### QUOTED PASSAGE
=-=-=-=-=

# Funny thing happened on the way back from the forum



## NightHawk (Nov 3, 2011)

Not really a thread, I guess, though comments are welcome. Yesterday afternoon I had to make a 1/2 hour drive so was listening to my new CD of Schnittke's 8th Symphony in the car. After arriving at my destination I realized I could take care of the errand AND listen to an mp3 on my phone's iTunes - so I started listening thru earbuds to Schnittke's Concerto Grosso #2. I was still listening to it when I got back in the car to head home, not realizing that the 8th symphony was just paused where it was (in a softer meditative spot) when I had turned off the ignition. So...I'm driving down the 4-lane and I'm starting to think, 'that is so cool, how he gets that _offstage orchestra sound_'...and then I realize at the red light...I'm listening to Schnittke through Schnittke! Haha! I don't know either piece well enough to ID them right away. Anyway, it was a pretty cool Schnittke moment that I think he would appreciate in a 'referential' sort of way, and I had a good laugh.


----------



## Vaneyes (May 11, 2010)

I expect TC's Schnittke resurgence to translate into new releases and reissues for 2012 and 2013.


----------



## Meaghan (Jul 31, 2010)

NightHawk said:


> Anyway, it was a pretty cool Schnittke moment that I think he would appreciate in a 'referential' sort of way, and I had a good laugh.

=-=-=-=-=

### ACTIONS TO TAKE
1 – In the listing, copy out the lines starting with the one that contains "Sep. 30, 2023: Treasury" and ending with the one that contains "Dec. 31, 2022: Treasury", including both of those lines.
2 – Keep writing the forum thread about hearing one Schnittke piece through another, starting right after its last line.

### SOURCE DATA
=-=-=-=-=

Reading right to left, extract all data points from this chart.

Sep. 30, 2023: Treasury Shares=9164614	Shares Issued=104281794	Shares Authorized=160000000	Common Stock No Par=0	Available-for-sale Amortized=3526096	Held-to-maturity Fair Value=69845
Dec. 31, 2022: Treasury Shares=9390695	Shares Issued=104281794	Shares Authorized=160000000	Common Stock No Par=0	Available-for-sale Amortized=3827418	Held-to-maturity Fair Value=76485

=-=-=-=-=

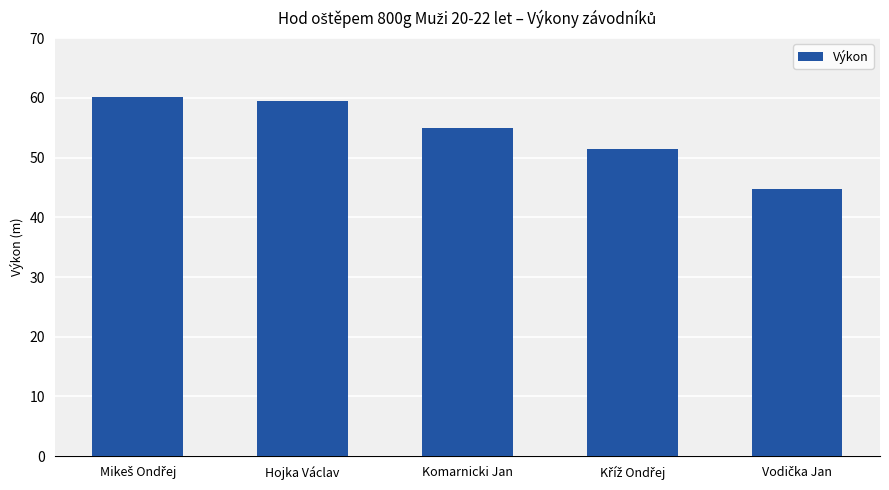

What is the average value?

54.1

=-=-=-=-=

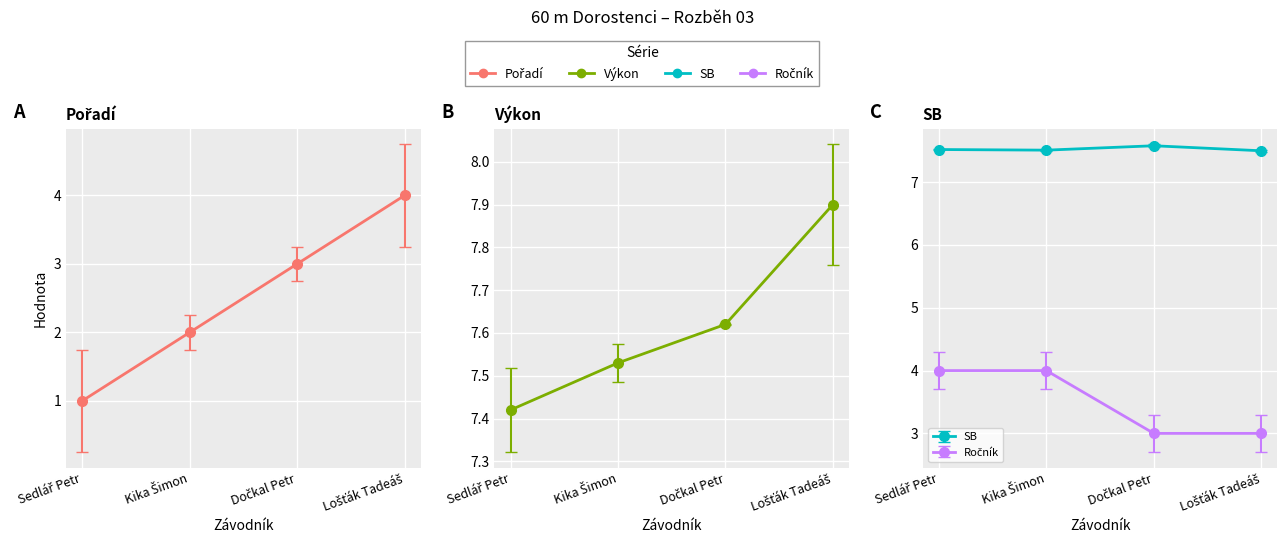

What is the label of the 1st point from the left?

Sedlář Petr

=-=-=-=-=

### ANSWERS FOR THE TASKS
1 –
Sep. 30, 2023: Treasury Shares=9164614	Shares Issued=104281794	Shares Authorized=160000000	Common Stock No Par=0	Available-for-sale Amortized=3526096	Held-to-maturity Fair Value=69845
Dec. 31, 2022: Treasury Shares=9390695	Shares Issued=104281794	Shares Authorized=160000000	Common Stock No Par=0	Available-for-sale Amortized=3827418	Held-to-maturity Fair Value=76485

2 –
Speaking of "referential" (kind of), YOU MADE A SONDHEIM REFERENCE I LOVE SONDHEIM.

that's all


----------



## NightHawk (Nov 3, 2011)

I expect my expenditures on Amazon.com will pay into that resurgence! I'm worried I'll be banned on TC for my raptures.



Vaneyes said:


> I expect TC's Schnittke resurgence to translate into new releases and reissues for 2012 and 2013.


----------



## NightHawk (Nov 3, 2011)

so share the sSondheim ref I unwittingly made  (please)



Meaghan said:


> Speaking of "referential" (kind of), YOU MADE A SONDHEIM REFERENCE I LOVE SONDHEIM.
> 
> that's all


----------



## starthrower (Dec 11, 2010)

Which recording of Concerto Grosso No.2 were you listening to? I listened to this piece yesterday on a Moscow Studio Archives CD. It's a great performance!

I've got Symphony No.8 on Chandos.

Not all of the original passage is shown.